** BEGIN Source records **

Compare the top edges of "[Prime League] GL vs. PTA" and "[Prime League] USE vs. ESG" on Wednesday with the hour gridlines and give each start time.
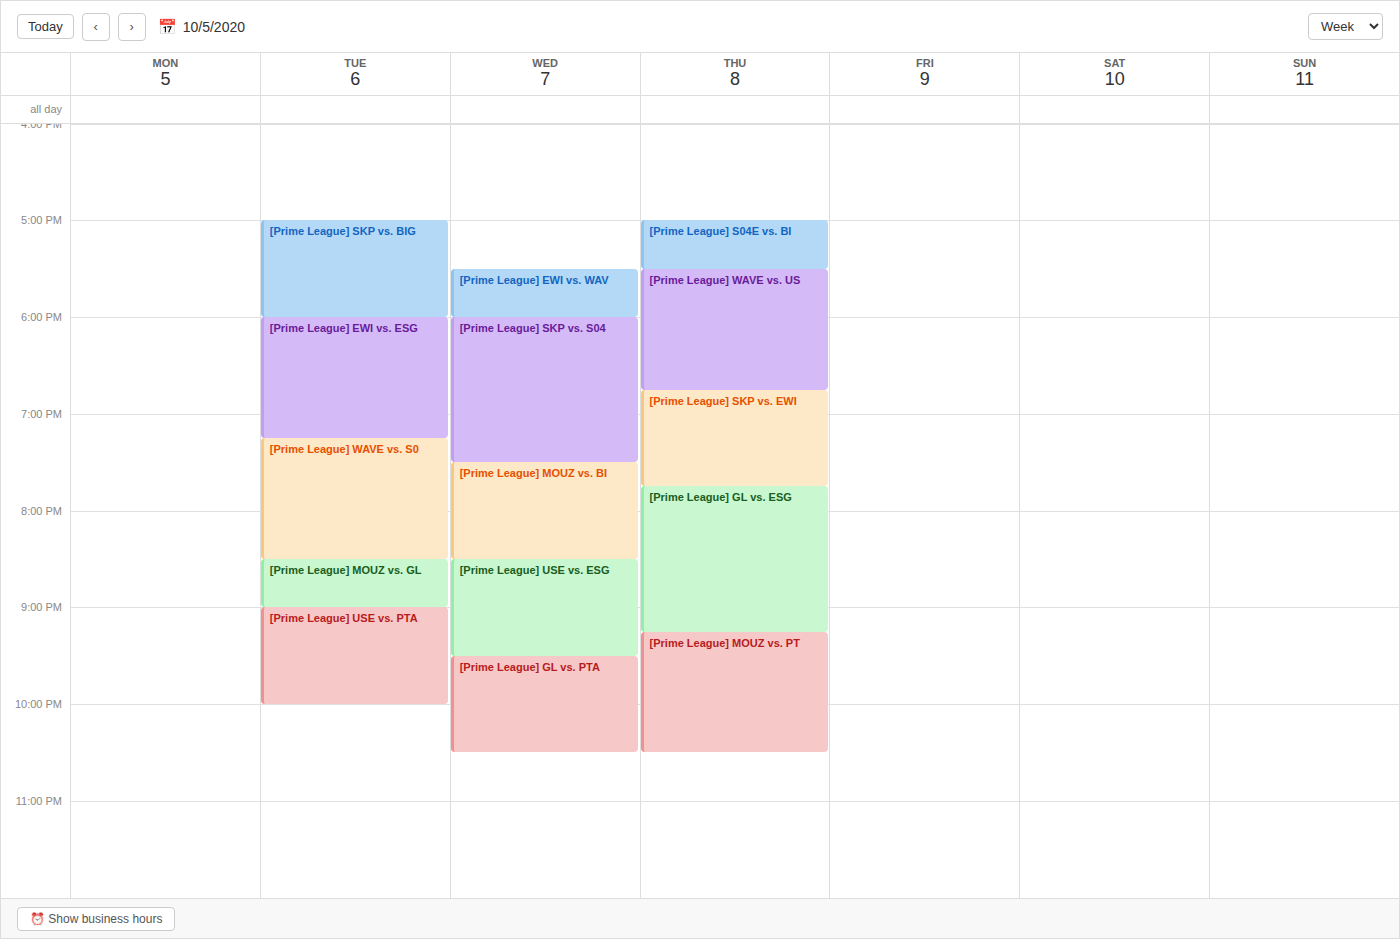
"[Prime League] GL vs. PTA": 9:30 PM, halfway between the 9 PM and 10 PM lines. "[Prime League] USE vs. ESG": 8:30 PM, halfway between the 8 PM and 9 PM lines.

** END Source records **
** BEGIN Source records **

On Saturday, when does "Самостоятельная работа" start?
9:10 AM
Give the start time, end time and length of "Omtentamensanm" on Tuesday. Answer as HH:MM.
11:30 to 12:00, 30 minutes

** END Source records **
** BEGIN Source records **

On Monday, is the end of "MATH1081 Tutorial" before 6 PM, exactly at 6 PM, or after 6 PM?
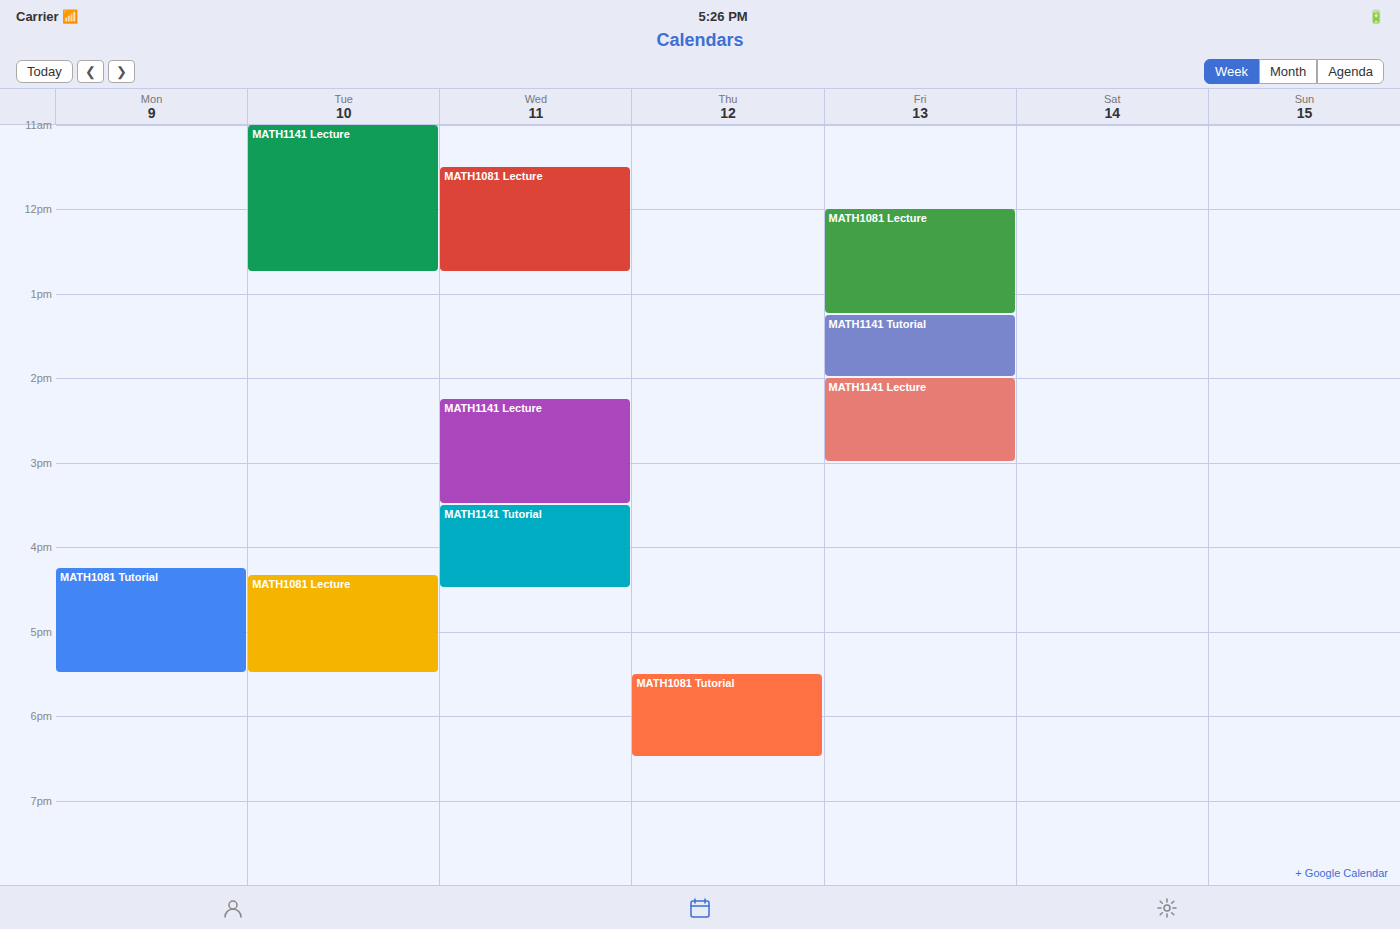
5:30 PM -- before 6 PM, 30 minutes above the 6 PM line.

** END Source records **

The request —
Please retype the lines starting at "On Saturday, when" and ending at "11:30 to 12:00, 30 minutes", both included, with nothing changed.

Task solution —
On Saturday, when does "Самостоятельная работа" start?
9:10 AM
Give the start time, end time and length of "Omtentamensanm" on Tuesday. Answer as HH:MM.
11:30 to 12:00, 30 minutes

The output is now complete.